Mass spectrometry is a powerful instrument for identifying the structures of target compounds. However, one of the major disadvantages is that mass spectrometry could not directly distinguish between enantiomers. Cysteine, a special amino acid containing a thiol group, can undergo a variety of oxidative modifications. The different redox states of cysteine existing in a peptide or protein may interact differently with the stationary phase in a chromatographic column. In this study, we developed a peptide that can be used as a chiral derivatization reagent for the enantioseparation of drugs using nano-scale liquid chromatography. Ibuprofen, a model analyte to evaluate the chiral separation efficiency of peptide-based derivatizing reagents, is a widely used antiinflammatory drug. After the peptide derivatizing reagents were micro-coupled with ibuprofen, the solution was injected into a nano-flow column. The separation of the (R) and (S) forms of ibuprofen was performed on the nano-scale, using a C18 75 mu m capillary column at a flow rate of 400 nL/min. The results indicated that the peptide AAAACAAAR comprising tri-oxidized cysteine is most suitable for separating (R)- and (S)-ibuprofen at the nano-scale flow rate without using a chiral column.
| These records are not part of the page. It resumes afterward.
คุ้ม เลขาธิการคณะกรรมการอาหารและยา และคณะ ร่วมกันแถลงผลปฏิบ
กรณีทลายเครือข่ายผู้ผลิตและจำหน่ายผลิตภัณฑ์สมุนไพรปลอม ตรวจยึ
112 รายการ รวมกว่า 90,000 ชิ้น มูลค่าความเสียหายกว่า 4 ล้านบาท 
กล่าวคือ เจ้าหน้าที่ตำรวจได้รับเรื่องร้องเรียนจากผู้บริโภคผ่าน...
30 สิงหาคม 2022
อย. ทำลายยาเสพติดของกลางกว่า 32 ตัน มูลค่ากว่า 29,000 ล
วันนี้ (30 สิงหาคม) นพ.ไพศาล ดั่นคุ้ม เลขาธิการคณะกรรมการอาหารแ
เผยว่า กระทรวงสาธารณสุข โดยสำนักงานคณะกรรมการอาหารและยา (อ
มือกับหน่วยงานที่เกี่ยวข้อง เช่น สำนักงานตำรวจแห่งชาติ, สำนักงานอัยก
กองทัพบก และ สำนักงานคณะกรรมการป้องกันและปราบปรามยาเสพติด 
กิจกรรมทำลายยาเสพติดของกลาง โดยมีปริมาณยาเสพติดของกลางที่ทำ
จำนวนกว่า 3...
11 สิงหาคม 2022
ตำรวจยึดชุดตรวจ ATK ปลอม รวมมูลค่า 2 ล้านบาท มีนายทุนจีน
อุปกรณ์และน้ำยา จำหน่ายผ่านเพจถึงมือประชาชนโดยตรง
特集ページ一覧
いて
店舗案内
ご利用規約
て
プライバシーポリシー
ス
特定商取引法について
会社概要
The detection of (R)- and (S)-ibuprofen in only 10 mu L human plasma (by pricking the finger) was sufficient with an injection volume of 200 nL. The linear range for detecting the (R) and (S) forms of ibuprofen in plasma was 1-100 mu g/mL, the relative standard deviation (RSD) for the precision analyses was below 17 %, and the recovery for the method was 86%-109%. Using the peptide as a chiral derivatization reagent with a suitable cysteine oxidation state, we successfully separated and quantitated the (R) and (S) forms of ibuprofen in commercial tablets and plasma samples. Finally, our computation simulations suggested that the oxidization state of cysteine affects the formation of solute-solvent hydrogen bonds, which might influence the separation efficiency on the C18 column by changing the molecular binding affinity with the column stationary phase.

Automated summary

This study developed a peptide-based chiral derivatization reagent for the successful separation and quantitation of the (R) and (S) forms of ibuprofen in nano-scale liquid chromatography. Using a suitable cysteine oxidation state, the peptide as a chiral derivatization reagent enabled the separation of enantiomers in commercial tablets and plasma samples. Computational simulations also suggested that the oxidation state of cysteine affects solute-solvent hydrogen bond formation, influencing the separation efficiency on the C18 column.